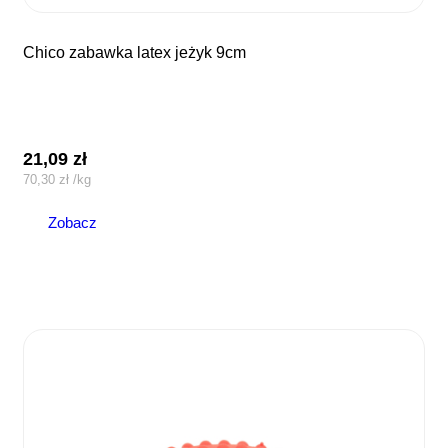
chico zabawka latex jeżyk 9cm
21,09
zł
70,30
zł
/
kg
Zobacz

++++++++++

■ Written task:
Would you please transcribe the listing in full, exactly, while omitting the images?

■ Final answer:
chico zabawka latex jeżyk 9cm
21,09
zł
70,30
zł
/
kg
Zobacz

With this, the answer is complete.